What you are asked to do: Please copy, exactly as they appear below, the lines from the one containing "Но реализация From/Into" through the one containing "содержащий Bar, и".

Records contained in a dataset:
■ ■ ■ ■ ■

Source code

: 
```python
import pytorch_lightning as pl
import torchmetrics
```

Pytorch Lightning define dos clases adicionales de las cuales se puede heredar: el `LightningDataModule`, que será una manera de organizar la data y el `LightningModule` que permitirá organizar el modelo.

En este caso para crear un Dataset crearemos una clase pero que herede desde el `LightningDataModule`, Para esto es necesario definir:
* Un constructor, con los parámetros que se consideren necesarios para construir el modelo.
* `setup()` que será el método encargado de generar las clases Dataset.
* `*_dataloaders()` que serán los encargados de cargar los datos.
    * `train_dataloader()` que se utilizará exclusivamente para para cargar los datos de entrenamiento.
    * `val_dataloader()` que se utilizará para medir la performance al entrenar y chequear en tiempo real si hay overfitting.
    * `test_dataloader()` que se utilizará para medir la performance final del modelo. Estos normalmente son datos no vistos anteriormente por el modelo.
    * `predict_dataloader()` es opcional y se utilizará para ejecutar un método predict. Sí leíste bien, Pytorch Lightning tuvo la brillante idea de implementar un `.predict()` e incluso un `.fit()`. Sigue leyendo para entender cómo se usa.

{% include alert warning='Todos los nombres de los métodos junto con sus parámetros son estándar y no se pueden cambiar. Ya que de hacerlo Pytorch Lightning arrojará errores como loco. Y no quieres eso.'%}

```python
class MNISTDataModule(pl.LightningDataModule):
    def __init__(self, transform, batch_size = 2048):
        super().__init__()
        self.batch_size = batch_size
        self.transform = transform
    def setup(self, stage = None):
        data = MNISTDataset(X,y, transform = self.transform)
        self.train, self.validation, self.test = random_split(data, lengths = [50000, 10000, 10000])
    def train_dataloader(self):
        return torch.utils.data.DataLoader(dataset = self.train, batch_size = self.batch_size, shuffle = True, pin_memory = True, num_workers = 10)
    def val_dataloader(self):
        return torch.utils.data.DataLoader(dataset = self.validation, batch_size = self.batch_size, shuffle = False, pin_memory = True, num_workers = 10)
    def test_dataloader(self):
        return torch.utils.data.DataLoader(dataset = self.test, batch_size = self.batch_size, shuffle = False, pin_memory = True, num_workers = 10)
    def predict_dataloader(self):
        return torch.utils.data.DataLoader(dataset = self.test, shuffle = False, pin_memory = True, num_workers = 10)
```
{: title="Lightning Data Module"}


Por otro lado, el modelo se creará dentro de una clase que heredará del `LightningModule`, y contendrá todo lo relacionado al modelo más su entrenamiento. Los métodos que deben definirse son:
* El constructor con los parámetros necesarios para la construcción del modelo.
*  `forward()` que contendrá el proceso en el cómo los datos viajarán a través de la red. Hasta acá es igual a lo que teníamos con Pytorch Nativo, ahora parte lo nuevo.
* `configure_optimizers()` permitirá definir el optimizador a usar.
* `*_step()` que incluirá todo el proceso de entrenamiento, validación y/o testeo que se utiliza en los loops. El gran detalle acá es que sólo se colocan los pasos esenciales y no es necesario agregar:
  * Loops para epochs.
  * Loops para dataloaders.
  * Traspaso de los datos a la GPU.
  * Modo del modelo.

■ ■ ■ ■ ■

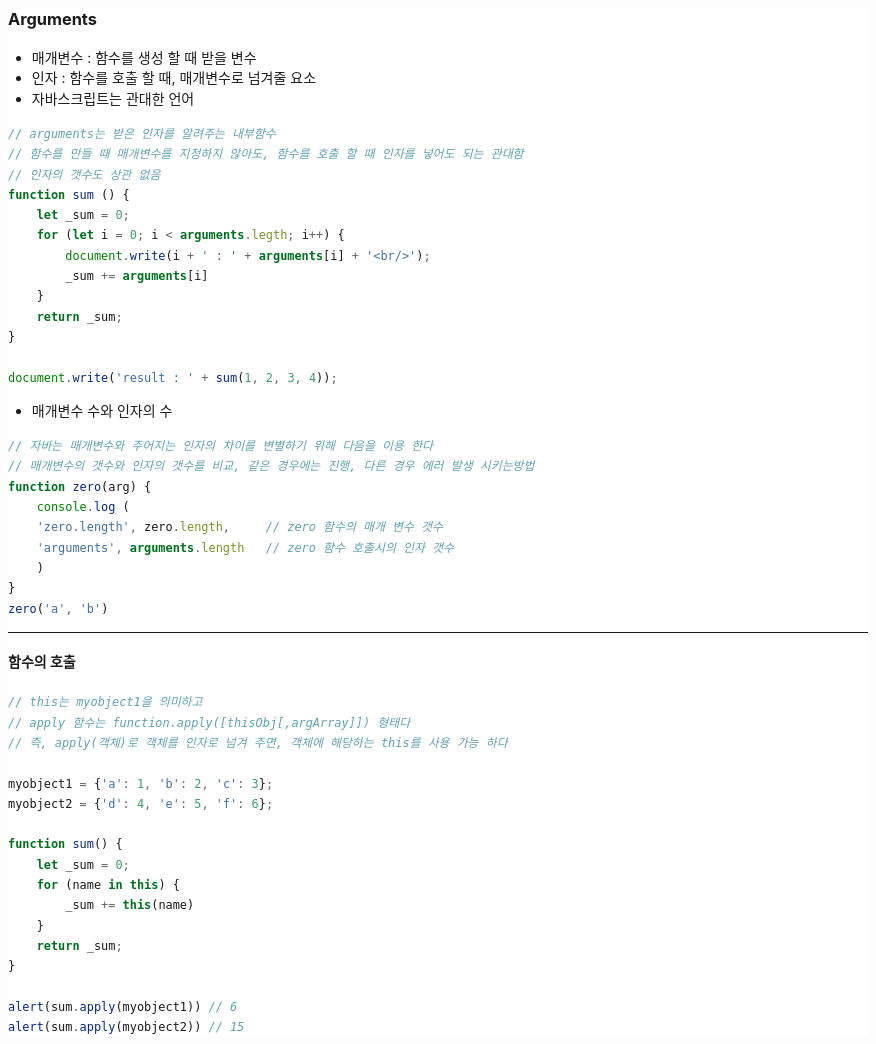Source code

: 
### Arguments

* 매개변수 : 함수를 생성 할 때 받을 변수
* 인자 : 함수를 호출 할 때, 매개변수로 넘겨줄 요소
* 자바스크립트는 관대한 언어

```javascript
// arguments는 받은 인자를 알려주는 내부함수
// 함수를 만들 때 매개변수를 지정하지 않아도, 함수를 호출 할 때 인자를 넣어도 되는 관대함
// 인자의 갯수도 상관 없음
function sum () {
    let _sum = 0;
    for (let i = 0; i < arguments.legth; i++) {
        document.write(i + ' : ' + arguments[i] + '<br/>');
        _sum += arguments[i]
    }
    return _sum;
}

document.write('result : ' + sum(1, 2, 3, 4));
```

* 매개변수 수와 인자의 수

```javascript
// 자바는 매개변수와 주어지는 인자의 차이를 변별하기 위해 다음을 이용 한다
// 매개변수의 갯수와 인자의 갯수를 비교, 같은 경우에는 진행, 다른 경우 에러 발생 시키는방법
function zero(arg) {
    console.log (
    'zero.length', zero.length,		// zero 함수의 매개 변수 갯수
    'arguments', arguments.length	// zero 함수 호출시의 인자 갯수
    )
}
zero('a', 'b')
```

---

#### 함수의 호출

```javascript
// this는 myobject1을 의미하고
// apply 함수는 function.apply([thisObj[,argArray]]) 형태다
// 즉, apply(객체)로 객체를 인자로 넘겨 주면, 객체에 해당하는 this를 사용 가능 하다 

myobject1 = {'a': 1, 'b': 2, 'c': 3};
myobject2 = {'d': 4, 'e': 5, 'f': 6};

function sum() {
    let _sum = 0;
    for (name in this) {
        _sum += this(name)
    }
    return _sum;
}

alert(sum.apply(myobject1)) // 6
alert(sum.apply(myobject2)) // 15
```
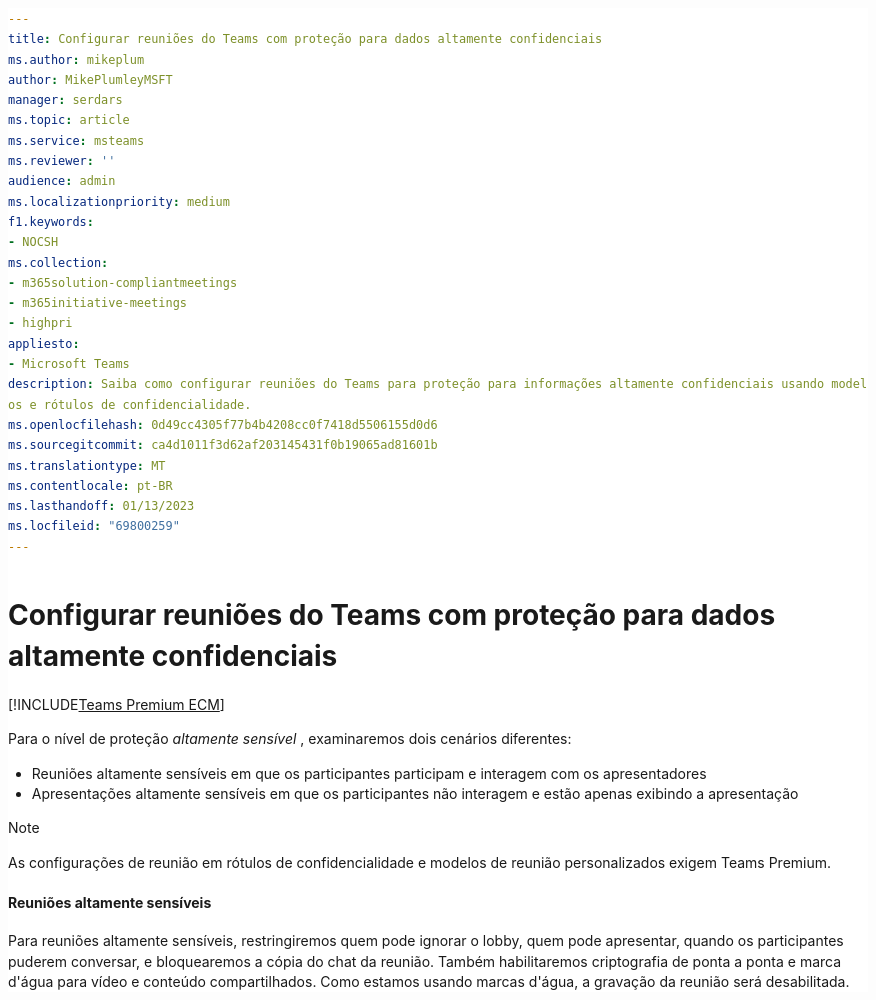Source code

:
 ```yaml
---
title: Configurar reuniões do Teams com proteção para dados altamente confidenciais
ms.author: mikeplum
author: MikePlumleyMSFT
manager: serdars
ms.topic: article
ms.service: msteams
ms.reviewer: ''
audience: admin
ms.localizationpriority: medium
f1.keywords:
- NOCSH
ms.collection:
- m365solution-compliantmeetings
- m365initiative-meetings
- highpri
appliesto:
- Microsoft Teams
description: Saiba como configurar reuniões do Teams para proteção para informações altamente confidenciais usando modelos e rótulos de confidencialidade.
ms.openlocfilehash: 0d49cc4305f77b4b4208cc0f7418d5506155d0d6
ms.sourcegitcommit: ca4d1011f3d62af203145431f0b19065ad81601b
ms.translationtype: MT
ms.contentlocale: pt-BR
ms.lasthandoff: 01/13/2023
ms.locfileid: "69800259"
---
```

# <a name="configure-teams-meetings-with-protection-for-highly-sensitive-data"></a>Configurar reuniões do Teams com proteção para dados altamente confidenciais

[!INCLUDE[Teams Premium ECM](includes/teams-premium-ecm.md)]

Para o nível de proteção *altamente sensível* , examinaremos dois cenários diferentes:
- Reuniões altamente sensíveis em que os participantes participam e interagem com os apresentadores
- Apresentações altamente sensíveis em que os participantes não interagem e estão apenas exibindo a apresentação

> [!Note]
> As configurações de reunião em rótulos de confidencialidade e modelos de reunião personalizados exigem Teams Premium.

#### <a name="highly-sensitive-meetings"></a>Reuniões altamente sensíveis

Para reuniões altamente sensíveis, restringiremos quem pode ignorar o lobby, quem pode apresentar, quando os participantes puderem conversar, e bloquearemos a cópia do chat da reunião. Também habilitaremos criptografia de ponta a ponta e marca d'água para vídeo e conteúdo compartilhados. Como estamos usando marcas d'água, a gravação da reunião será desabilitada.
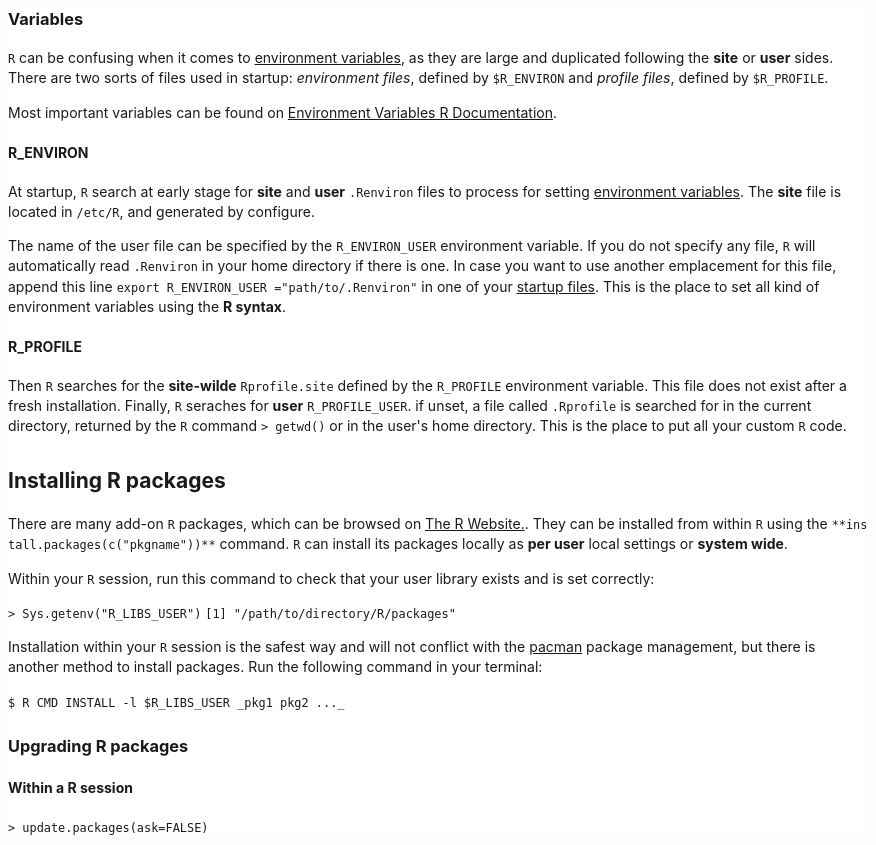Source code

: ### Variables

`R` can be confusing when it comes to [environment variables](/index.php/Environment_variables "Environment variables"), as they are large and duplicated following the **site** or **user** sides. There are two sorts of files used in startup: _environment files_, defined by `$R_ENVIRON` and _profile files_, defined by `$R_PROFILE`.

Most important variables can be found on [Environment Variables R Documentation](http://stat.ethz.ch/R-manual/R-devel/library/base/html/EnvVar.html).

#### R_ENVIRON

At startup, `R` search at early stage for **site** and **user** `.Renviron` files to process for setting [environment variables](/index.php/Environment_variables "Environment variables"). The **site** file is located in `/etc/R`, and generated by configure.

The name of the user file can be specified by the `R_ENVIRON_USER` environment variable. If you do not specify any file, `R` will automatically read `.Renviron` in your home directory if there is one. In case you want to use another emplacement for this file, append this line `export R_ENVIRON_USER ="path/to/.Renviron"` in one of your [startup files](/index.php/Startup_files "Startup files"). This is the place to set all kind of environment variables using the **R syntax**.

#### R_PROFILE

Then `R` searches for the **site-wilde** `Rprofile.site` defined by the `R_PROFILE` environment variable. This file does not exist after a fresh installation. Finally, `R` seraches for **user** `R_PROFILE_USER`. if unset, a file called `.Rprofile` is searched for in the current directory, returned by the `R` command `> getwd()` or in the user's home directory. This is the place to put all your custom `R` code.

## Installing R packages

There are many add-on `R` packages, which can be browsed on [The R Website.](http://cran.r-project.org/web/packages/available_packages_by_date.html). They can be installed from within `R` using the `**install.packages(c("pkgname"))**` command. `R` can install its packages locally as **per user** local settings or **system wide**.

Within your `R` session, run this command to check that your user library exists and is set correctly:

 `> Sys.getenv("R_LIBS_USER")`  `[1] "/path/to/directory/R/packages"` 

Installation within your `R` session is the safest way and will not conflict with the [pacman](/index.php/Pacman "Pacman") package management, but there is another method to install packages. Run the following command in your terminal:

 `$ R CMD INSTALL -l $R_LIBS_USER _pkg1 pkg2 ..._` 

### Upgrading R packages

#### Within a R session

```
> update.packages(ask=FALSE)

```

■ ■ ■ ■ ■

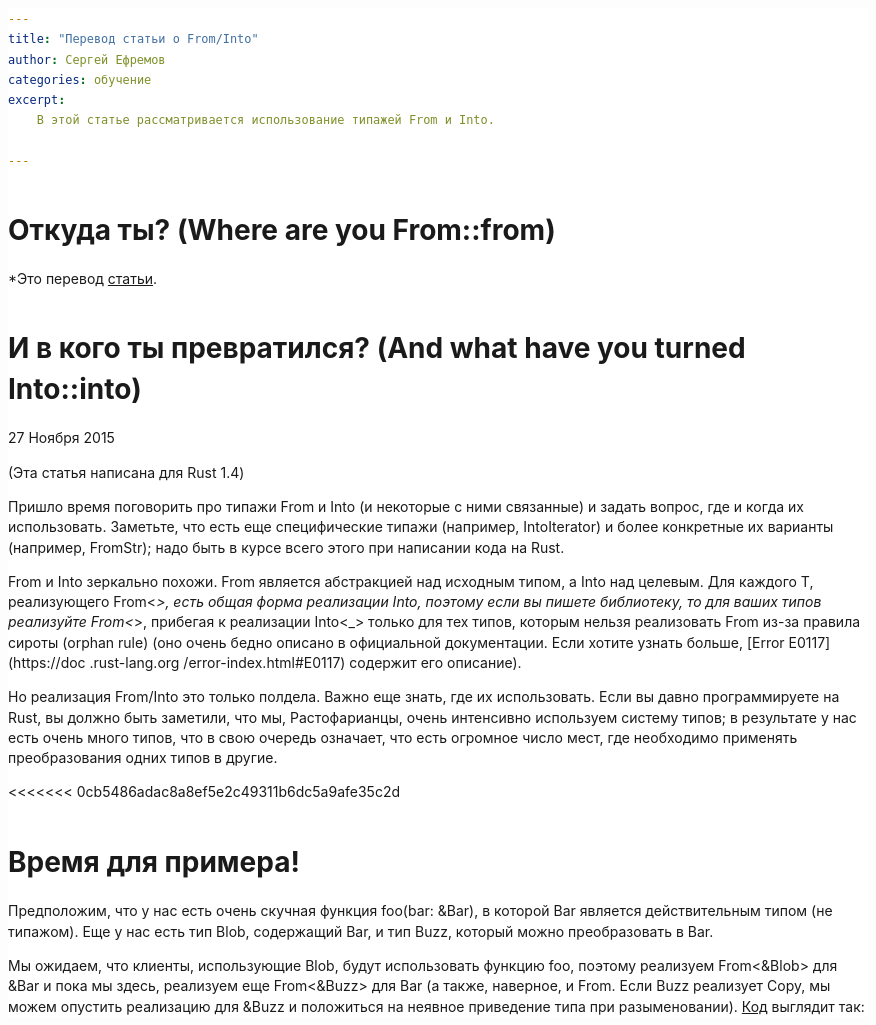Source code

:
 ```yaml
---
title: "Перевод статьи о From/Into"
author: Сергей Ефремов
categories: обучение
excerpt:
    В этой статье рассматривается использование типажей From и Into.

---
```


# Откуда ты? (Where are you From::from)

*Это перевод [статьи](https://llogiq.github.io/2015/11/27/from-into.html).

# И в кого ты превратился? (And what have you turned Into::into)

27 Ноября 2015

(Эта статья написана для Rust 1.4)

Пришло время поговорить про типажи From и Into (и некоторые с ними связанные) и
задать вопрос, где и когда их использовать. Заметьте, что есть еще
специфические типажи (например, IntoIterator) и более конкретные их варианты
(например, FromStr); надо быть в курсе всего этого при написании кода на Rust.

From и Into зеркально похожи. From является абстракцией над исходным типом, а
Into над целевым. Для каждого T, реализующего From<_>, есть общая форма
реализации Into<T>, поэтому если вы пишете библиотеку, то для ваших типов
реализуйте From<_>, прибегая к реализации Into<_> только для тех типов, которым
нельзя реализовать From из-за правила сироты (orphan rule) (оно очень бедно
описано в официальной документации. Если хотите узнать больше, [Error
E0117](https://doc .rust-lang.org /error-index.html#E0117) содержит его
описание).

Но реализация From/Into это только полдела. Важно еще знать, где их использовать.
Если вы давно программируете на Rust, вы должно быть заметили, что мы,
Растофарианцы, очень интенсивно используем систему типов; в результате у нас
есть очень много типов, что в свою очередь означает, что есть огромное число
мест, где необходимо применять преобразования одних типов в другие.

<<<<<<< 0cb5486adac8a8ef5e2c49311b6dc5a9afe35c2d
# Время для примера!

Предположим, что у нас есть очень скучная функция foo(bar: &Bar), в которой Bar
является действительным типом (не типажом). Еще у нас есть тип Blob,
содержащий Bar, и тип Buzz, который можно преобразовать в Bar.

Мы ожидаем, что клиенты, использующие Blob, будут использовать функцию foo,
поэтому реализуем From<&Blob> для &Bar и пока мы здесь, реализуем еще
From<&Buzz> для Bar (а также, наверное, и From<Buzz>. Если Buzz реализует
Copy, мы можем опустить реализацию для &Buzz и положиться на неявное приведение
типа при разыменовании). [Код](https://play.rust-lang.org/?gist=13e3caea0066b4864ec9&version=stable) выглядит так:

■ ■ ■ ■ ■

Result for this exercise:
Но реализация From/Into это только полдела. Важно еще знать, где их использовать.
Если вы давно программируете на Rust, вы должно быть заметили, что мы,
Растофарианцы, очень интенсивно используем систему типов; в результате у нас
есть очень много типов, что в свою очередь означает, что есть огромное число
мест, где необходимо применять преобразования одних типов в другие.

<<<<<<< 0cb5486adac8a8ef5e2c49311b6dc5a9afe35c2d
# Время для примера!

Предположим, что у нас есть очень скучная функция foo(bar: &Bar), в которой Bar
является действительным типом (не типажом). Еще у нас есть тип Blob,
содержащий Bar, и тип Buzz, который можно преобразовать в Bar.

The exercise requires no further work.